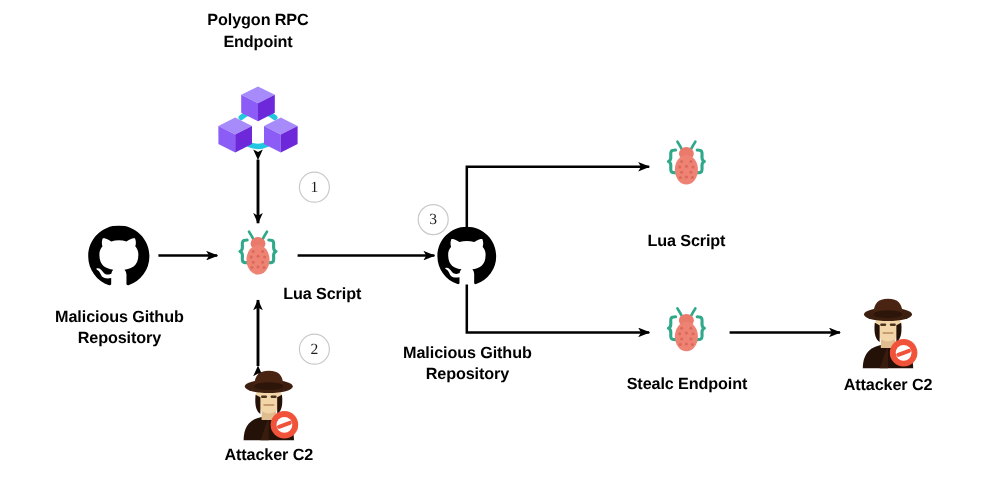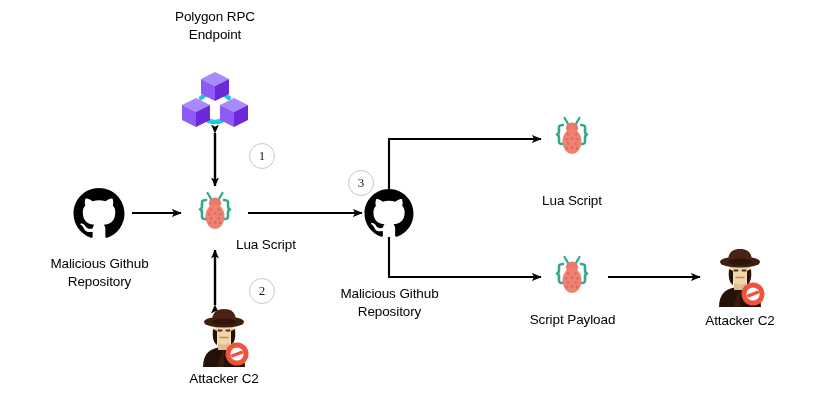"Polygon RPC" .node-label { font-weight: normal -> bold }
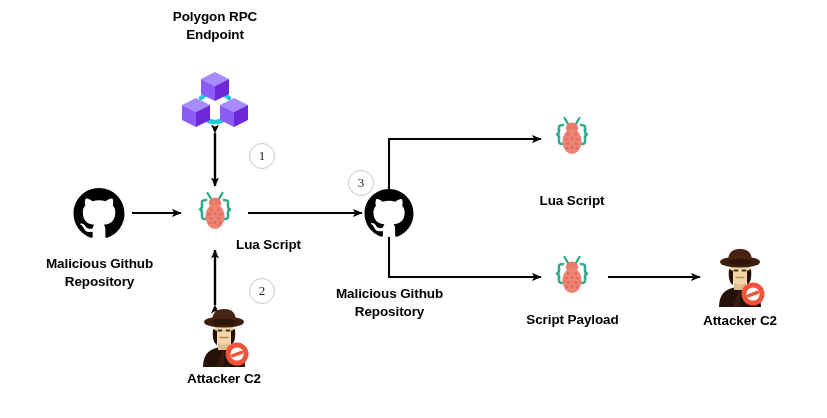"Script Payload" div.node-label { text: Script Payload -> Stealc Endpoint }
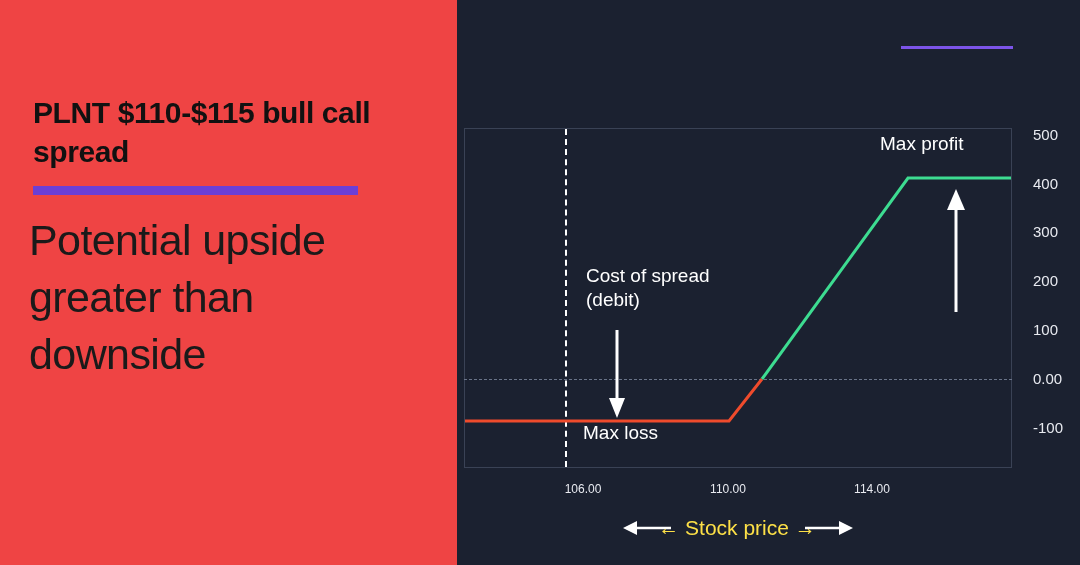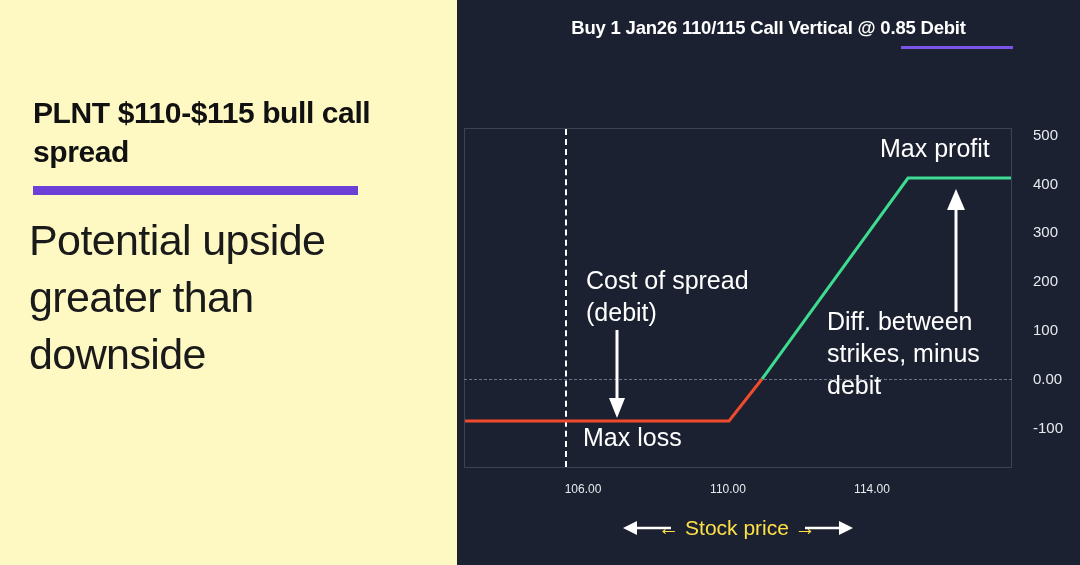"Buy 1 Jan26 110/115 Call" div.chart-title { html: <div>Buy 1 Jan26 110/115 Call Vertical @ 0.85 Debit</div> -> none }
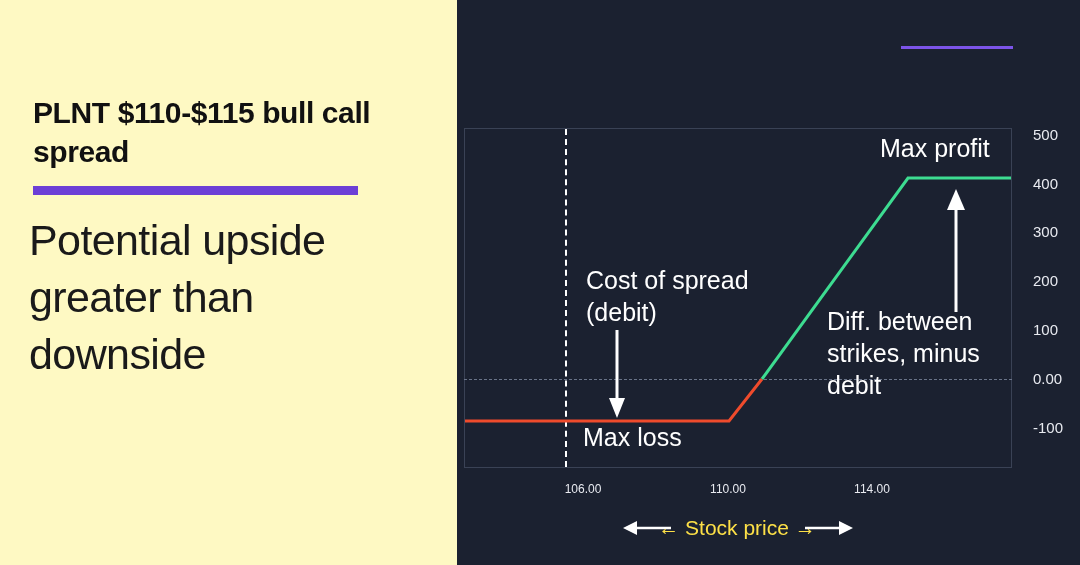"PLNT $110-$115 bull call spread" .left-panel { background: #fef9c3 -> #ef4444 }
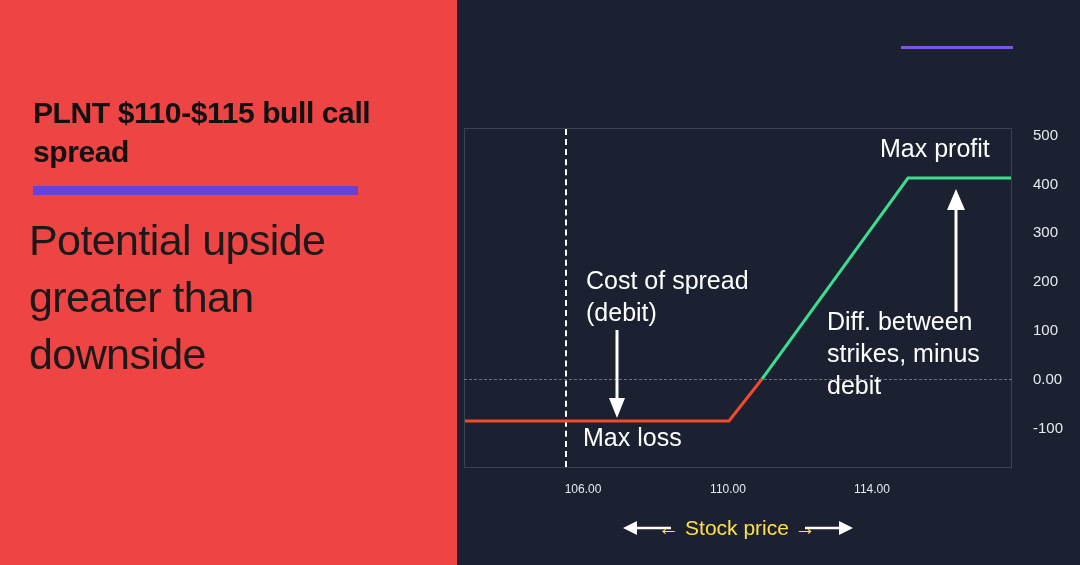"Max profit" .anno { font-size: 25px -> 19px }
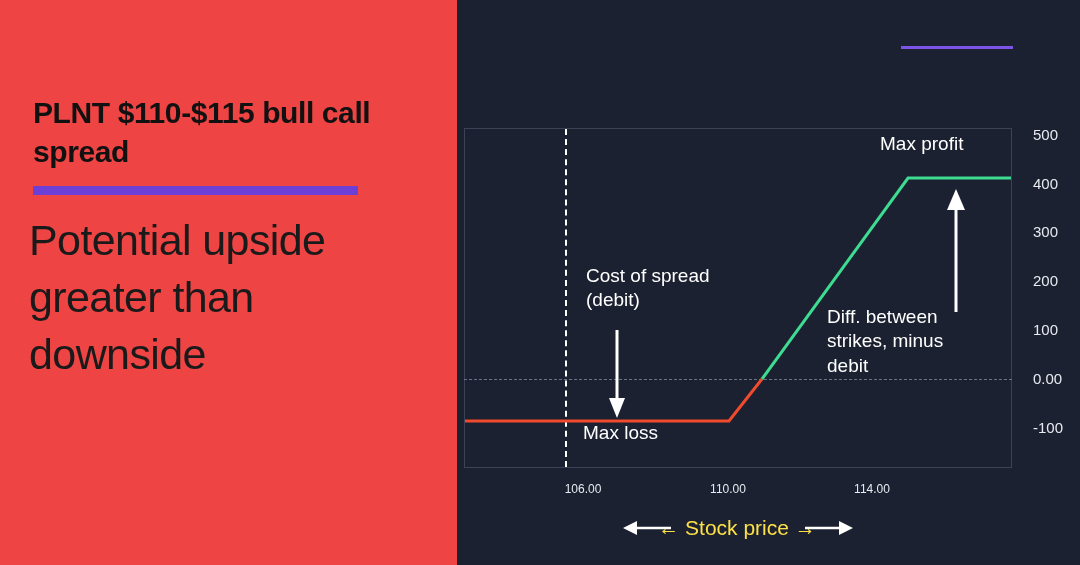"Diff. between" div.anno { html: <div>Diff. between strikes, minus debit</div> -> none }
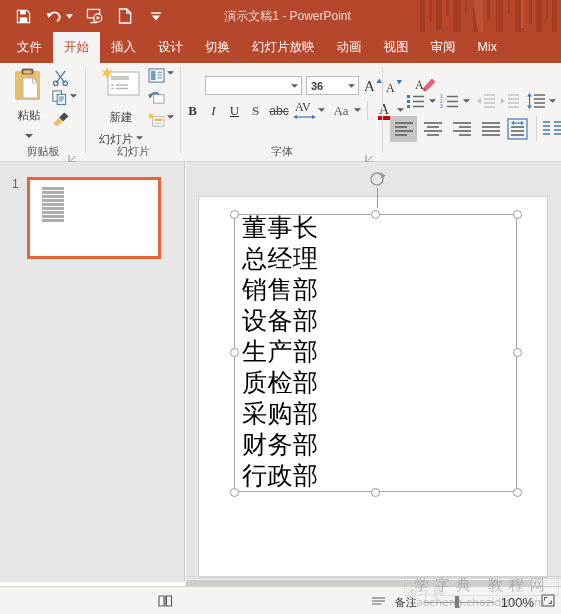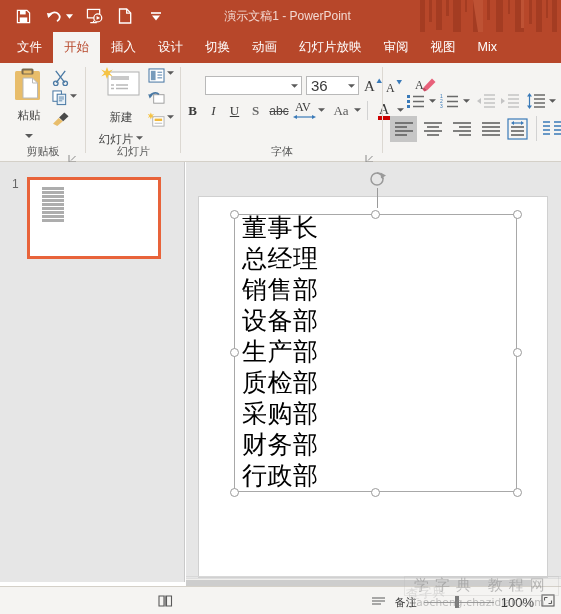"动画" div.tab { order: before "幻灯片放映" -> after "幻灯片放映" }
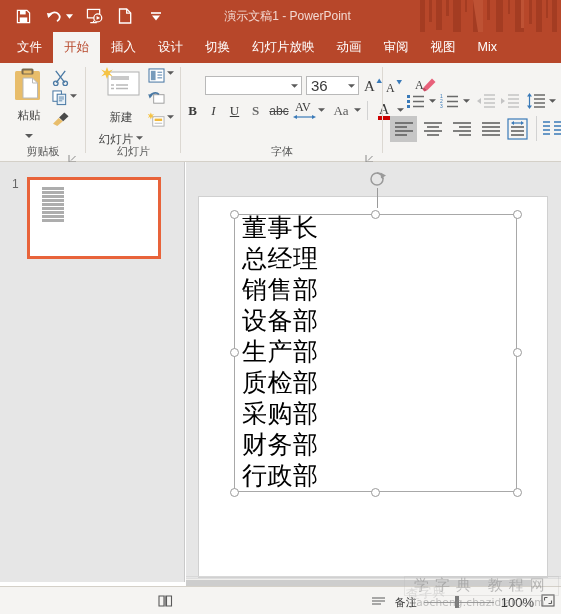"审阅" div.tab { order: before "视图" -> after "视图" }
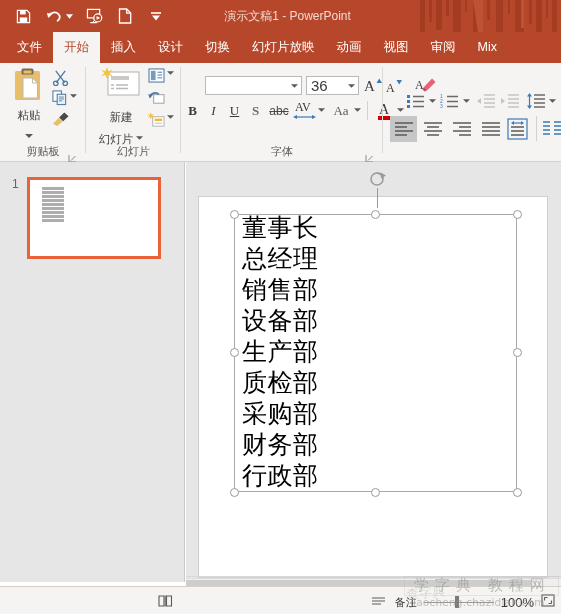"36" .combo-val { font-size: 15px -> 11px; font-weight: none -> bold }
******
● Required work:
Print the data exactly, from its first line to the line containing "html: <div>Buy 1", both included. Omit the pictures.

● Answer below:
"Polygon RPC" .node-label { font-weight: normal -> bold }
"Script Payload" div.node-label { text: Script Payload -> Stealc Endpoint }
"Buy 1 Jan26 110/115 Call" div.chart-title { html: <div>Buy 1 Jan26 110/115 Call Vertical @ 0.85 Debit</div> -> none }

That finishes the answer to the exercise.